In step 206, the preferred order of predicate evaluation, as determined in the previous step is enforced through a combination of techniques. These techniques include guiding the underlying database optimizer towards a particular evaluation order using optimizer hints, splitting the rewritten query into multiple subqueries, and where necessary, moving some of the predicates from the query into a separate result filter step that is implemented within the enforcement component itself
Additionally, the present invention provides for an article of manufacture comprising computer readable program code contained within implementing one or more modules to incorporate access control restrictions into a database query and a result set returned from a database. Furthermore, the present invention includes a computer program code-based product, which is a storage medium having program code stored therein which can be used to instruct a computer to perform any of the methods associated with the present invention. The computer storage medium includes any of, but is not limited to, the following: CD-ROM, DVD, magnetic tape, optical disc, hard drive, floppy disk, ferroelectric memory, flash memory, ferromagnetic memory, optical storage, charge coupled devices, magnetic or optical cards, smart cards, EEPROM, EPROM, RAM, ROM, DRAM, SRAM, SDRAM, or any other appropriate static or dynamic memory or data storage devices.
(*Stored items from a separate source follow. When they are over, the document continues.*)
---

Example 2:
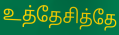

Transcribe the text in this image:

உத்தேசித்தே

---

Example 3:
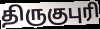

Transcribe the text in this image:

திருகுபுரி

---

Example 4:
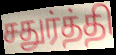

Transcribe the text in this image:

சதுர்த்தி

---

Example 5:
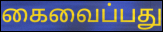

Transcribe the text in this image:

கைவைப்பது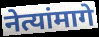
नेत्यांमागे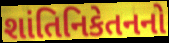
શાંતિનિકેતનનોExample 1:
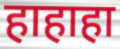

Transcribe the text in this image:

हाहाहा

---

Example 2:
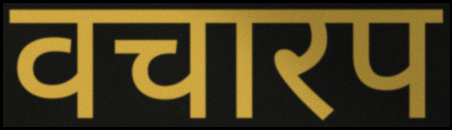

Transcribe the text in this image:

वचारप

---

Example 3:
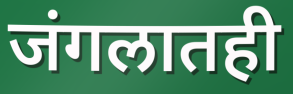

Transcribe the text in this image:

जंगलातही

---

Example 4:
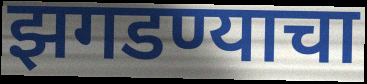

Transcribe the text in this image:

झगडण्याचा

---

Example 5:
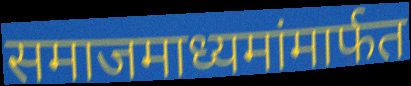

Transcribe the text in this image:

समाजमाध्यमांमार्फतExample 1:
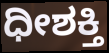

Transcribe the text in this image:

ಧೀಶಕ್ತಿ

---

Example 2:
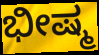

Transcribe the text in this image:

ಭೀಷ್ಮ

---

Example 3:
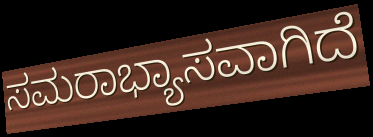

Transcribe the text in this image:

ಸಮರಾಭ್ಯಾಸವಾಗಿದೆ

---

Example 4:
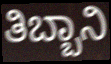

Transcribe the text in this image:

ತಿಬ್ಬಾನಿ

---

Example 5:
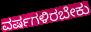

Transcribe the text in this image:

ವರ್ಷಗಳಿರಬೇಕು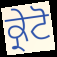
ਕ੍ਰੇਟੋ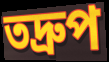
তদ্ৰুপ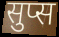
सुप्स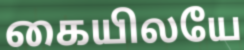
கையிலயே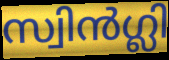
സ്വിൻഗ്ലി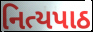
નિત્યપાઠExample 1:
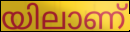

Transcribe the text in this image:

യിലാണ്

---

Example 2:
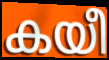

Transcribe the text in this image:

കയീ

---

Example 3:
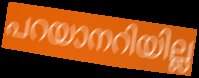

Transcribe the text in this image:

പറയാനറിയില്ല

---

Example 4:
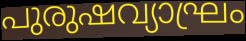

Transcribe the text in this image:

പുരുഷവ്യാഘ്രം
Implemented in computer program code based products are software modules for: (a) rewriting a query incorporating additional predicates representing access control rules for a user, user-group, or object-type based on static analysis based on statistical optimization information and access control-specific statistics; (b) evaluating predicates in said rewritten query in an optimal order; and (c) filtering, in accordance with access control restrictions, resultant dataset obtained by executing said rewritten query against a database.
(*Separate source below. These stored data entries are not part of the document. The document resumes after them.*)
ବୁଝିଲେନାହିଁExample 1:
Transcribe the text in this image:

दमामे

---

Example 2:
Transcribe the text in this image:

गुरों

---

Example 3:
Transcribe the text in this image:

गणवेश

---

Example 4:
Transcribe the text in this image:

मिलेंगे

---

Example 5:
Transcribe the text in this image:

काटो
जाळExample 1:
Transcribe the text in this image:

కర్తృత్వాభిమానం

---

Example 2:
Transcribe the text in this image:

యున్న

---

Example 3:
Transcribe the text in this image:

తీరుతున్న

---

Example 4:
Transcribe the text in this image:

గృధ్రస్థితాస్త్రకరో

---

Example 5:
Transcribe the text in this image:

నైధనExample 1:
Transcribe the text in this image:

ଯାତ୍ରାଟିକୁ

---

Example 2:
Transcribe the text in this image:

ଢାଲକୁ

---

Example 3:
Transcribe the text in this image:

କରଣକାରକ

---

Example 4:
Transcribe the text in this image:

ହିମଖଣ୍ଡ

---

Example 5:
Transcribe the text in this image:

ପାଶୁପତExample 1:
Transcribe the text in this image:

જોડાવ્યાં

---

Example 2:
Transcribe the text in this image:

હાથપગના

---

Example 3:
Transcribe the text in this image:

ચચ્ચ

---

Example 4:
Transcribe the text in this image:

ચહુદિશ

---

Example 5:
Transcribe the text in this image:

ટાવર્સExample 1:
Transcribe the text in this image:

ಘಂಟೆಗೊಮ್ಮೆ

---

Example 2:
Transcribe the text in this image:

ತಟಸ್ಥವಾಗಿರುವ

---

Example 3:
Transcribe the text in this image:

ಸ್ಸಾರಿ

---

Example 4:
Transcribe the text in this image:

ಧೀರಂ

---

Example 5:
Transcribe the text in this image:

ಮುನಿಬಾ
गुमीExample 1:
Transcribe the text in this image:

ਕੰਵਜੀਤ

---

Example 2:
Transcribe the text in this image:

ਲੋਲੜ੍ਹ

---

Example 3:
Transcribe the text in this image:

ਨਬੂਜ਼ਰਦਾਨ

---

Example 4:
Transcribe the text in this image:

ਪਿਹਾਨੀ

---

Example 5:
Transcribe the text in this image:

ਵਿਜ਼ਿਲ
A system and method has been shown in the above embodiments for the effective implementation of efficient access control enforcement in a content management environment. While various preferred embodiments have been shown and described, it will be understood that there is no intent to limit the invention by such disclosure, but rather, it is intended to cover all modifications falling within the spirit and scope of the invention, as defined in the appended claims. For example, the present invention should not be limited by software/program, computing environment, or specific database.
The above enhancements are implemented in various computing environments. For example, the present invention may be implemented on a conventional IBM PC or equivalent. All programming and data related thereto are stored in computer memory, static or dynamic, and may be retrieved by the user in any of: conventional computer storage. The programming of the present invention may be implemented by one of skill in the art of database programming.